Lara Gut und die Leichtigkeit des Siegens

Mit ihrem Triumph im Super-G von Beaver Creek hat Lara Gut beeindruckt. Die Tessinerin wählte auf der «Raptor»-Piste eine Linie, die nur mit grossem Selbstvertrauen zu fahren ist. «Ich fahre in den Rennen, als wäre es im Training», erklärte Gut ihr Erfolgsrezept.

Sieg in der Abfahrt, Sieg im Super-G - Lara Gut fühlt sich in Beaver Creek offensichtlich pudelwohl.
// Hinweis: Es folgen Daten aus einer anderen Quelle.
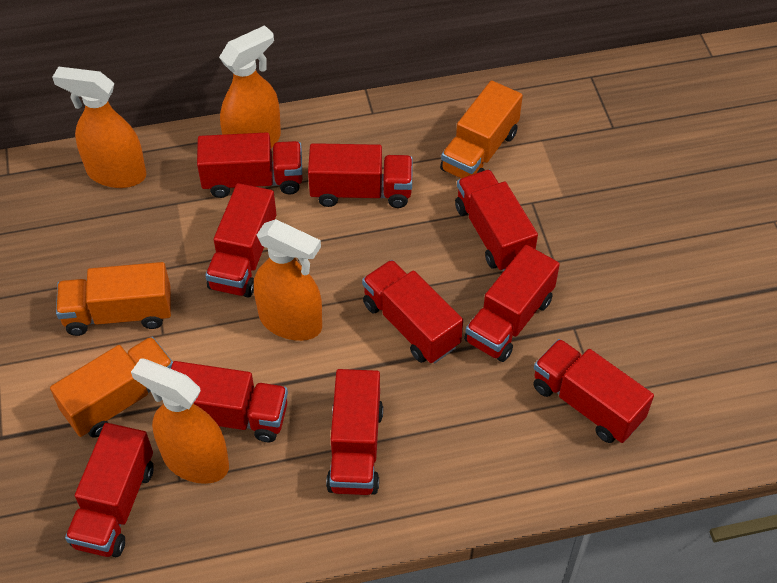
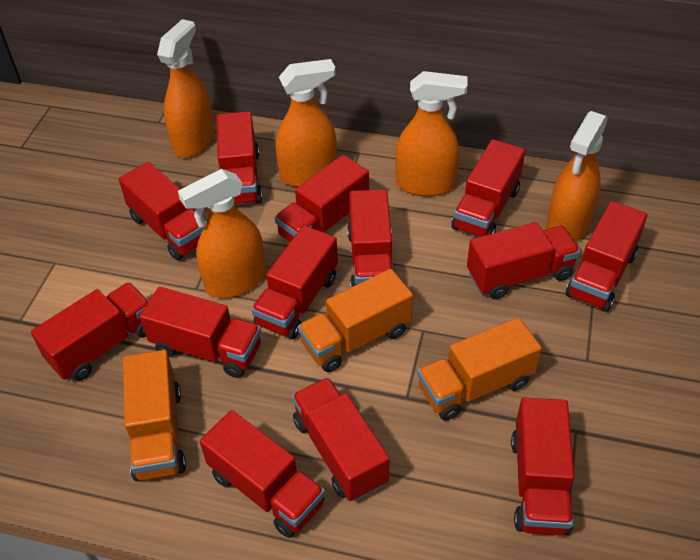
orange spray bottle: [52,67,146,188] [131,358,229,484] [219,25,281,148] [254,219,322,341] = 4 -> [157,19,214,158] [178,169,266,298] [275,59,337,187] [395,71,468,196] [546,111,608,242] = 5
red truck: [65,423,154,557] [171,361,288,442] [197,132,302,198] [205,183,276,297] [308,143,413,208] [326,369,383,495] [362,260,463,363] [455,170,538,271] [464,245,560,362] [533,339,654,443] = 10 -> [31,282,149,381] [119,162,207,260] [140,287,261,378] [200,410,325,538] [216,111,262,205] [251,225,338,339] [275,155,369,242] [292,377,390,501] [347,189,393,288] [451,139,525,237] [467,222,580,299] [511,397,575,536] [566,201,648,312] = 13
Die Tessinerin hat nach ihrem zweiten Sieg innert 24 Stunden in dieser Saison schon genau so viele Rennen gewonnen wie zuvor in ihrer ganzen Karriere. «Bisher konnte ich pro Saison jeweils nur einen Sieg feiern, jetzt sind es schon deren drei», freute sie sich.

Bei Gut passt derzeit alles

«Ich fahre in den Rennen, als wäre es im Training», erklärte Gut im Zielraum des Ski-Resorts von Colorado ihr Erfolgsrezept. «Die 'Raptor' ist eine Piste, auf der man kämpfen muss. Da ist es nicht so schlimm, wenn man Fehler macht», beschrieb sie ihren Traumlauf auf der WM-Piste von 2015. Bei Gut passt momentan einfach alles zusammen: Siege bringen Selbstvertrauen und dieses wiederum sorgt für die notwendige Lockerheit.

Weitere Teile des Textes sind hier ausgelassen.